Richard's early 1950s work Negro Ballet, known most recently to us as 'Negro Wedding', has been a bit of an enigma to us. How did he come to paint it? We think we may be on the way to finding out.
Caroline Krzesinska's note to the picture in the catalogue for the huge Bradford 1979-80 exhibition, Richard Eurich RA - A Retrospective Exhibition put us on the right track, "This was painted (date unknown) at the request of the Wildenstein Gallery who invited artists to send paintings on the theme of ballet." From here we managed to find the title of the Wildernstein exhibition - 'Scènes de Ballet'.
Knowing this then primed us to connect the picture more strongly with a 1951 Redfern Gallery showing of a work titled 'Negro Ballet'. Then almost by chance we came across a reference to 'Les Ballets Nègres', Europe's first all-black dance troupe that got an enthusiastic reception from the public right from their premiere in 1946 through the late 1940s until they had to fold in 1953 because they could not get any official subsidies. BBC TV featured them twice. They were popular. Richard could easily have known about them from press articles and photos.

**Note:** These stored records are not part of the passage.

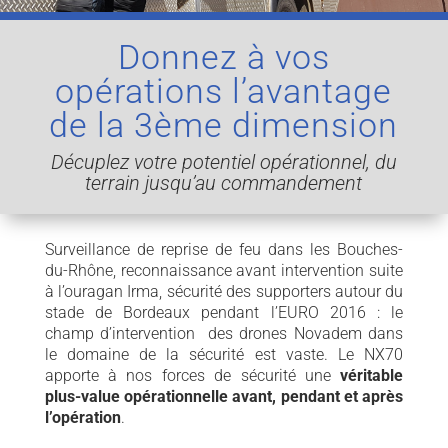
Donnez à vos
opérations l’avantage
de la 3ème dimension
Décuplez votre potentiel opérationnel, du
terrain jusqu’au commandement
Surveillance de reprise de feu dans les Bouches-
du-Rhône, reconnaissance avant intervention suite
à l’ouragan Irma, sécurité des supporters autour du
stade de Bordeaux pendant l’EURO 2016 : le
champ d’intervention des drones Novadem dans
le domaine de la sécurité est vaste. Le NX70
apporte à nos forces de sécurité une
véritable
plus-value opérationnelle avant, pendant et après
l’opération
.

Put all that together and we suspect that 'Les Ballets Nègres' may have been the inspiration for this work, perhaps through their piece 'De Bride Cry'? The painting looks like a theatre stage set more than a real wedding. We think that there is a good chance that 'Negro Wedding' and 'Negro Ballet' are the same work, so we have merged their provenance for this entry, and changed the name to the Redfern version Negro Ballet because it reflects the probable connection to the 'Les Ballets Nègres' and the title of the exhibition - 'Scènes de Ballet'.
Does anyone know anything more about this work? Have we gone completely up the wrong path?